§ Input material
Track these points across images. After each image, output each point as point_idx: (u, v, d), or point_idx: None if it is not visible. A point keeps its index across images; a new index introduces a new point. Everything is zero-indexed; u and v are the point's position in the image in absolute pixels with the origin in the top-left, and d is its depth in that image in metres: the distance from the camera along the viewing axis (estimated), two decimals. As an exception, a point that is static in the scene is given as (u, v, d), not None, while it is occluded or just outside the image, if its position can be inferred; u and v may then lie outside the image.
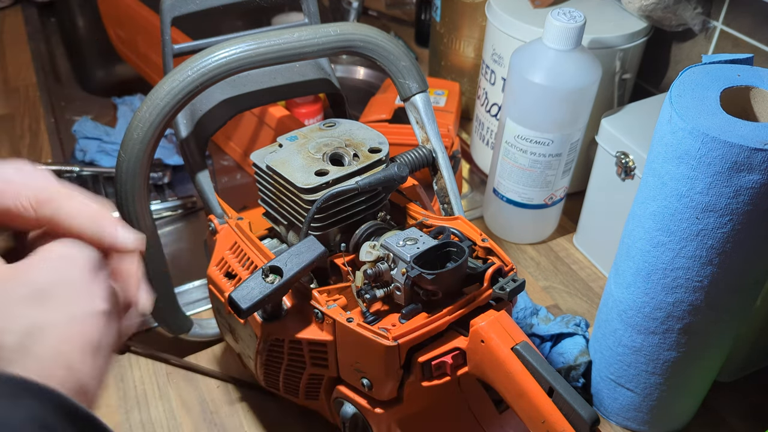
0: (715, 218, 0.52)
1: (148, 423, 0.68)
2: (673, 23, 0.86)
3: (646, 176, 0.57)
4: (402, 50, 0.63)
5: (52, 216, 0.38)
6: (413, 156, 0.62)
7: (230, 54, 0.57)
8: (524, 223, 0.90)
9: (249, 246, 0.57)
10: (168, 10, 0.63)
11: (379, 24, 1.41)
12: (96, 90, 1.26)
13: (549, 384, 0.46)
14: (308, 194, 0.54)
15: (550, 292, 0.85)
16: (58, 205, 0.38)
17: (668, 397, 0.65)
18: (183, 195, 0.97)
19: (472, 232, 0.56)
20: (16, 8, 1.42)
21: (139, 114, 0.56)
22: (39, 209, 0.38)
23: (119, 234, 0.39)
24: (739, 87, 0.54)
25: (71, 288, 0.36)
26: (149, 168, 0.58)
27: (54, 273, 0.36)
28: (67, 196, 0.38)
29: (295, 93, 0.70)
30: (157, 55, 0.96)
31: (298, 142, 0.58)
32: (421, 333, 0.48)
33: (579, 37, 0.75)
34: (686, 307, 0.58)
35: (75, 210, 0.38)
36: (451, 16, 1.06)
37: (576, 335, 0.72)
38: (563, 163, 0.83)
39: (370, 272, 0.51)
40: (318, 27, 0.60)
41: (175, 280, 0.68)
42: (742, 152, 0.48)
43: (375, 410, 0.52)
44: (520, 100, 0.79)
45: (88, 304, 0.36)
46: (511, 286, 0.51)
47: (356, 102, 1.21)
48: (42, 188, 0.38)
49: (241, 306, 0.47)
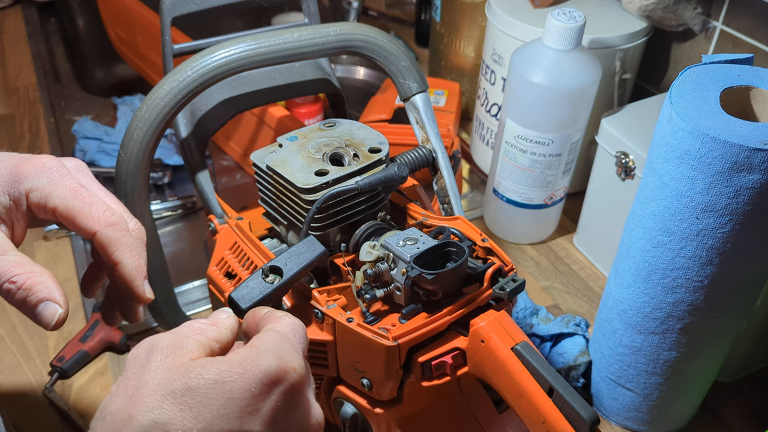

§ Problem
Pictures aside, transcribe exactly the lines from the line containing "8: (524, 223, 0.90)" through the final line of the material above.

§ Solution for this task
8: (524, 223, 0.90)
9: (249, 246, 0.57)
10: (168, 10, 0.63)
11: (379, 24, 1.41)
12: (96, 90, 1.26)
13: (549, 384, 0.46)
14: (308, 194, 0.54)
15: (550, 292, 0.85)
16: (58, 205, 0.38)
17: (668, 397, 0.65)
18: (183, 195, 0.97)
19: (472, 232, 0.56)
20: (16, 8, 1.42)
21: (139, 114, 0.56)
22: (39, 209, 0.38)
23: (119, 234, 0.39)
24: (739, 87, 0.54)
25: (71, 288, 0.36)
26: (149, 168, 0.58)
27: (54, 273, 0.36)
28: (67, 196, 0.38)
29: (295, 93, 0.70)
30: (157, 55, 0.96)
31: (298, 142, 0.58)
32: (421, 333, 0.48)
33: (579, 37, 0.75)
34: (686, 307, 0.58)
35: (75, 210, 0.38)
36: (451, 16, 1.06)
37: (576, 335, 0.72)
38: (563, 163, 0.83)
39: (370, 272, 0.51)
40: (318, 27, 0.60)
41: (175, 280, 0.68)
42: (742, 152, 0.48)
43: (375, 410, 0.52)
44: (520, 100, 0.79)
45: (88, 304, 0.36)
46: (511, 286, 0.51)
47: (356, 102, 1.21)
48: (42, 188, 0.38)
49: (241, 306, 0.47)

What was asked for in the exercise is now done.